Dataset content
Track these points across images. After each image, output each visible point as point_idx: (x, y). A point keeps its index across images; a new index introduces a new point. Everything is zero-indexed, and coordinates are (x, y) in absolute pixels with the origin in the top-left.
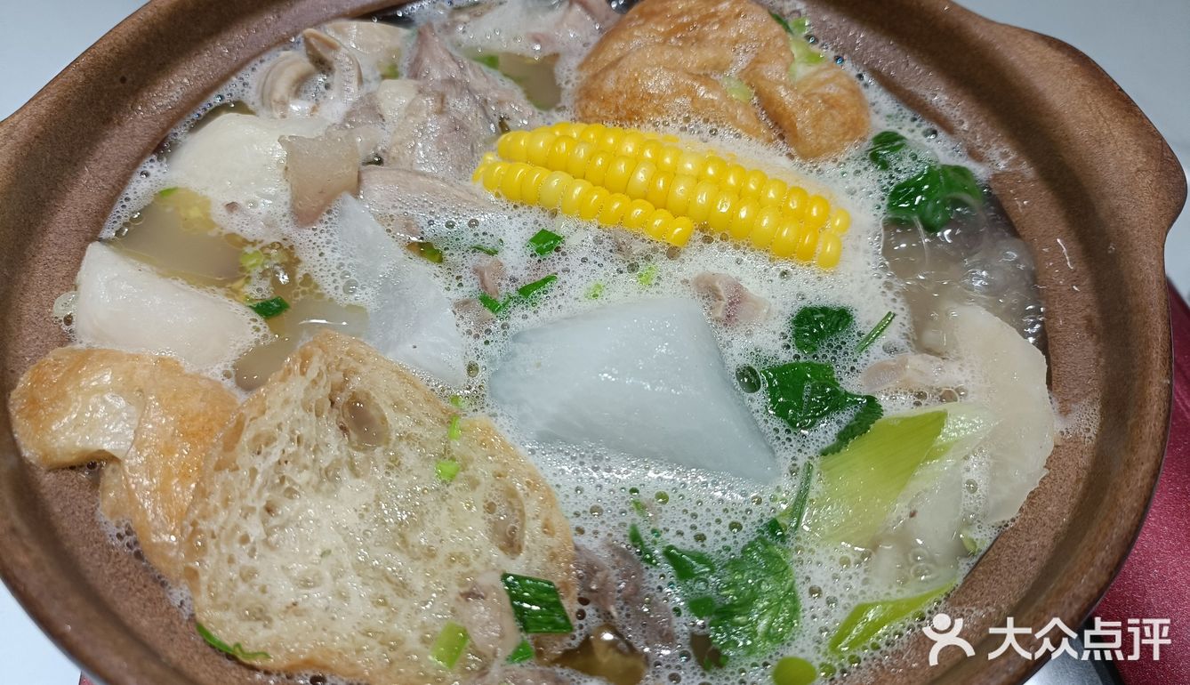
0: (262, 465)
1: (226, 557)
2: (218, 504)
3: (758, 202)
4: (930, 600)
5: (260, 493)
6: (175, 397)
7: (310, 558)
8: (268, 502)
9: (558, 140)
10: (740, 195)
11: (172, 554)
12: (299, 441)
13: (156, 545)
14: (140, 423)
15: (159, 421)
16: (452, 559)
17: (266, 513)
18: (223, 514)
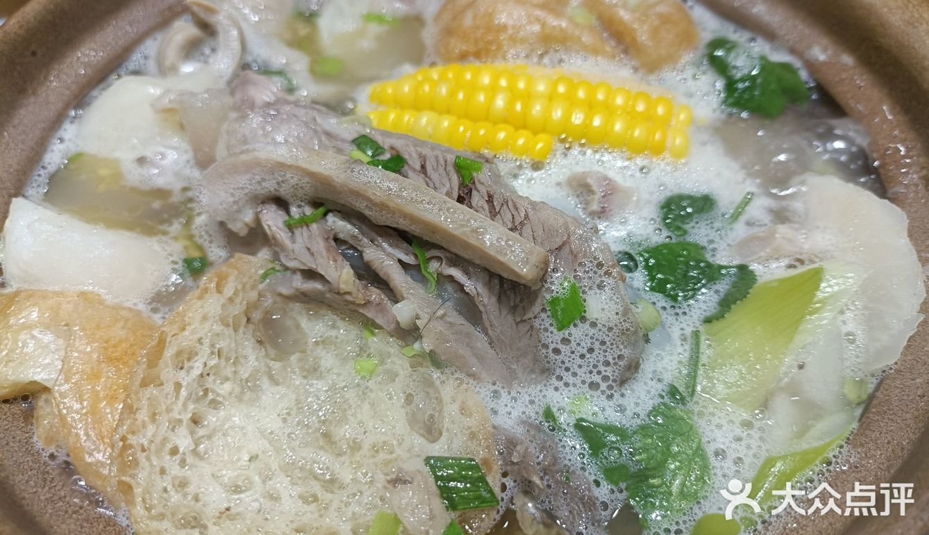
0: (186, 379)
1: (158, 469)
2: (146, 419)
3: (608, 109)
4: (834, 446)
5: (185, 405)
6: (98, 327)
7: (239, 464)
8: (193, 414)
9: (421, 83)
10: (590, 106)
11: (106, 472)
12: (219, 356)
13: (90, 464)
14: (66, 353)
15: (85, 349)
16: (375, 449)
17: (193, 425)
18: (151, 429)
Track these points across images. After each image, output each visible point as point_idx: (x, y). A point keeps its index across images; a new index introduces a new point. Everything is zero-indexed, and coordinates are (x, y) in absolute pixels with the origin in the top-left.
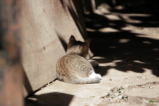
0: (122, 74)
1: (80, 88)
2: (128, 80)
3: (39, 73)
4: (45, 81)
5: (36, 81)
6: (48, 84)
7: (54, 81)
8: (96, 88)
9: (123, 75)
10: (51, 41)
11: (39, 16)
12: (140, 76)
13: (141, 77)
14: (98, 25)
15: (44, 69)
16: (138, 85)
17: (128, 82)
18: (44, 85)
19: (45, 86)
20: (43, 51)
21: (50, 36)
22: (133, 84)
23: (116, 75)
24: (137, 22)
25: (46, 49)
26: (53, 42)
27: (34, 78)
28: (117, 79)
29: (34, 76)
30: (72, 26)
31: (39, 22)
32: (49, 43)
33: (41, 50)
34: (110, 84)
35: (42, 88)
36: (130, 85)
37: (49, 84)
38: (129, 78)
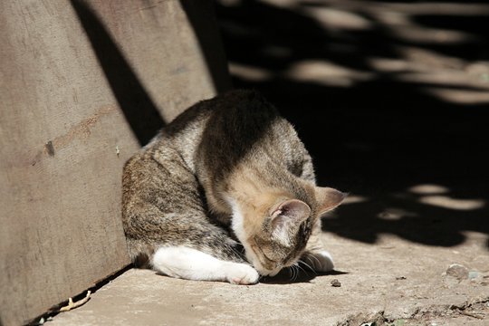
0: (382, 259)
1: (203, 319)
2: (410, 282)
3: (31, 255)
4: (54, 288)
5: (15, 290)
6: (66, 304)
7: (93, 290)
8: (275, 321)
9: (386, 264)
10: (78, 119)
11: (27, 8)
12: (459, 268)
13: (466, 273)
14: (279, 52)
15: (48, 241)
16: (454, 308)
17: (408, 293)
18: (51, 306)
19: (54, 312)
20: (47, 159)
21: (75, 98)
22: (431, 302)
23: (356, 265)
24: (442, 36)
25: (60, 153)
26: (89, 122)
27: (9, 276)
28: (362, 279)
29: (7, 268)
30: (169, 55)
31: (26, 36)
32: (69, 125)
33: (39, 156)
34: (331, 303)
35: (42, 321)
36: (419, 304)
37: (71, 304)
38: (414, 275)
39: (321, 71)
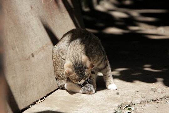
0: (131, 86)
1: (78, 105)
2: (140, 93)
3: (27, 87)
4: (34, 96)
5: (23, 97)
6: (38, 101)
7: (46, 97)
8: (100, 105)
9: (133, 87)
10: (41, 46)
11: (25, 14)
12: (154, 88)
13: (157, 90)
14: (101, 25)
15: (32, 82)
16: (153, 100)
17: (139, 96)
18: (34, 102)
19: (34, 103)
20: (32, 58)
21: (40, 40)
22: (146, 98)
23: (124, 88)
24: (150, 19)
25: (36, 56)
26: (44, 47)
27: (21, 93)
28: (126, 92)
29: (20, 91)
30: (68, 27)
31: (25, 22)
32: (38, 48)
33: (29, 57)
34: (116, 99)
35: (31, 106)
36: (143, 99)
37: (39, 101)
38: (141, 90)
39: (113, 30)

What to produce
Swap "point_idx" for "point_id" throughout the rows above and reproduce them with every other detail unchanged, leaving out the pictures.

The completed task
Track these points across images. After each image, output each visible point as point_id: (x, y). A point keeps its index across images; a new index introduces a new point. Everything is zero-indexed, and coordinates are (x, y) in absolute pixels with the origin in the top-left.
0: (262, 465)
1: (226, 557)
2: (218, 504)
3: (758, 202)
4: (930, 600)
5: (260, 493)
6: (175, 397)
7: (310, 558)
8: (268, 502)
9: (558, 140)
10: (740, 195)
11: (172, 554)
12: (299, 441)
13: (156, 545)
14: (140, 423)
15: (159, 421)
16: (452, 559)
17: (266, 513)
18: (223, 514)
0: (186, 379)
1: (158, 469)
2: (146, 419)
3: (608, 109)
4: (834, 446)
5: (185, 405)
6: (98, 327)
7: (239, 464)
8: (193, 414)
9: (421, 83)
10: (590, 106)
11: (106, 472)
12: (219, 356)
13: (90, 464)
14: (66, 353)
15: (85, 349)
16: (375, 449)
17: (193, 425)
18: (151, 429)
Track these points across images. After each image, output each visible point as point_id: (x, y). A point keeps its index across images; a new index introduces a new point. Everything is zero-indexed, and coordinates are (x, y) in absolute pixels with the origin in the top-left.
0: (122, 74)
1: (80, 88)
2: (128, 80)
3: (39, 73)
4: (45, 81)
5: (36, 81)
6: (48, 84)
7: (54, 81)
8: (96, 88)
9: (123, 75)
10: (51, 41)
11: (39, 16)
12: (140, 76)
13: (141, 77)
14: (98, 25)
15: (44, 69)
16: (138, 85)
17: (128, 82)
18: (44, 85)
19: (45, 86)
20: (43, 51)
21: (50, 36)
22: (133, 84)
23: (116, 75)
24: (137, 22)
25: (46, 49)
26: (53, 42)
27: (34, 78)
28: (117, 79)
29: (34, 76)
30: (72, 26)
31: (39, 22)
32: (49, 43)
33: (41, 50)
34: (110, 84)
35: (42, 88)
36: (130, 85)
37: (49, 84)
38: (129, 78)
0: (382, 259)
1: (203, 319)
2: (410, 282)
3: (31, 255)
4: (54, 288)
5: (15, 290)
6: (66, 304)
7: (93, 290)
8: (275, 321)
9: (386, 264)
10: (78, 119)
11: (27, 8)
12: (459, 268)
13: (466, 273)
14: (279, 52)
15: (48, 241)
16: (454, 308)
17: (408, 293)
18: (51, 306)
19: (54, 312)
20: (47, 159)
21: (75, 98)
22: (431, 302)
23: (356, 265)
24: (442, 36)
25: (60, 153)
26: (89, 122)
27: (9, 276)
28: (362, 279)
29: (7, 268)
30: (169, 55)
31: (26, 36)
32: (69, 125)
33: (39, 156)
34: (331, 303)
35: (42, 321)
36: (419, 304)
37: (71, 304)
38: (414, 275)
39: (321, 71)
0: (131, 86)
1: (78, 105)
2: (140, 93)
3: (27, 87)
4: (34, 96)
5: (23, 97)
6: (38, 101)
7: (46, 97)
8: (100, 105)
9: (133, 87)
10: (41, 46)
11: (25, 14)
12: (154, 88)
13: (157, 90)
14: (101, 25)
15: (32, 82)
16: (153, 100)
17: (139, 96)
18: (34, 102)
19: (34, 103)
20: (32, 58)
21: (40, 40)
22: (146, 98)
23: (124, 88)
24: (150, 19)
25: (36, 56)
26: (44, 47)
27: (21, 93)
28: (126, 92)
29: (20, 91)
30: (68, 27)
31: (25, 22)
32: (38, 48)
33: (29, 57)
34: (116, 99)
35: (31, 106)
36: (143, 99)
37: (39, 101)
38: (141, 90)
39: (113, 30)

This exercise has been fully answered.